中国の過剰在庫を国外で安く売りさばき一気に市場シェアを拡大させる戦略は各国で貿易摩擦を引き起こしている。ベッセント米財務長官はこの「中国の過剰供給力が引き起こすデフレ輸出」が問題であると米中関税協議でフォーカスした。鉄鋼やEVでも太陽電池と同様の問題が生じつつある。米国は太陽光パネルへのセーフガード(緊急輸入制限)を実施しており、欧州でも「域内メーカーを守るために貿易防衛措置をとるべきだ」との主張が強まっている。こうしたことから中国が今力を入れている新質生産力3品目(太陽光パネル、EV、リチウムイオン電池)の輸出は、EVを除きピークアウトしている。
図表8中国の主要ハイテク製品輸出額推移
更に既存の労働集約的産業では中国からASEAN等新興国への工場シフトが顕著である。中国での雇用減少の一方インドネシア、ベトナムなどで、製造業雇用が急激に増加している。中国経済はバブル崩壊と消費低迷の下での輸出ブレーキにより、デフレ化進行は止まりそうもない。
図表9 中国労働集約産業雇用数推移(FT5/4)
図表10 インドネシア、ベトナムの製造業雇用数推移
Q トランプ政権の政策は、はっきりと中国等を追い詰め米国経済のチャンスを高めていると言える。それなら2025年後半株高が持続するというシナリオが浮上するかもしれませんね。
武者)中国がイラン・ロシア枢軸の弱体化で地政学的に劣勢に回る一方で、経済も手詰まりに陥っている。

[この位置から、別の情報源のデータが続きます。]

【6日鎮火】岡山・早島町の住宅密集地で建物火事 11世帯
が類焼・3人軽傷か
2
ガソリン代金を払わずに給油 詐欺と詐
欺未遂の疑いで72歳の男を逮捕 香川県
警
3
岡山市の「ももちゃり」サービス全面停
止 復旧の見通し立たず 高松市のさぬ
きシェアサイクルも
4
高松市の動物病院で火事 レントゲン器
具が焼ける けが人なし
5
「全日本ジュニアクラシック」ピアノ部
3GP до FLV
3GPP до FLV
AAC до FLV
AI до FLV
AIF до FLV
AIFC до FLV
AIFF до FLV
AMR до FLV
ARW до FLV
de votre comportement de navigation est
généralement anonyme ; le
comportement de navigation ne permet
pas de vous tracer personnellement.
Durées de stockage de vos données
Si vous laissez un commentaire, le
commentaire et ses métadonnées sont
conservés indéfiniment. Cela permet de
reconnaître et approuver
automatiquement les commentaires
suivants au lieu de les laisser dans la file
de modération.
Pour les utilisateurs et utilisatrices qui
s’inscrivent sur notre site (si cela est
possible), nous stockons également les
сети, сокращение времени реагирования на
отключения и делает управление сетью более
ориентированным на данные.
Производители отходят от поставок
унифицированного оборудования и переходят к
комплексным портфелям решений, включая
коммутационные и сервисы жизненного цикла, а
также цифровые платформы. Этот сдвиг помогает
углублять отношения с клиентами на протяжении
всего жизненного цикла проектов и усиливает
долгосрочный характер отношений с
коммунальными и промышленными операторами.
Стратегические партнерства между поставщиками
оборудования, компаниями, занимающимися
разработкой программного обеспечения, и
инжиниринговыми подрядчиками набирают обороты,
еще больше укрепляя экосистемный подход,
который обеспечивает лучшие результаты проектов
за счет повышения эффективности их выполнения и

他方トランプ政権の米国は、1)関税による米国生産の増加、2)インフレ鈍化による利下げ、3)減税、4)仮想通貨ステーブルコインの導入と金融規制緩和によるドル覇権の強化(改めてレポートする)、等によりむしろ期待感が強まって行く。トランプ氏が主張する「米国の黄金時代」到来の具体像を織り込む株価上昇が始まっていく公算が強い。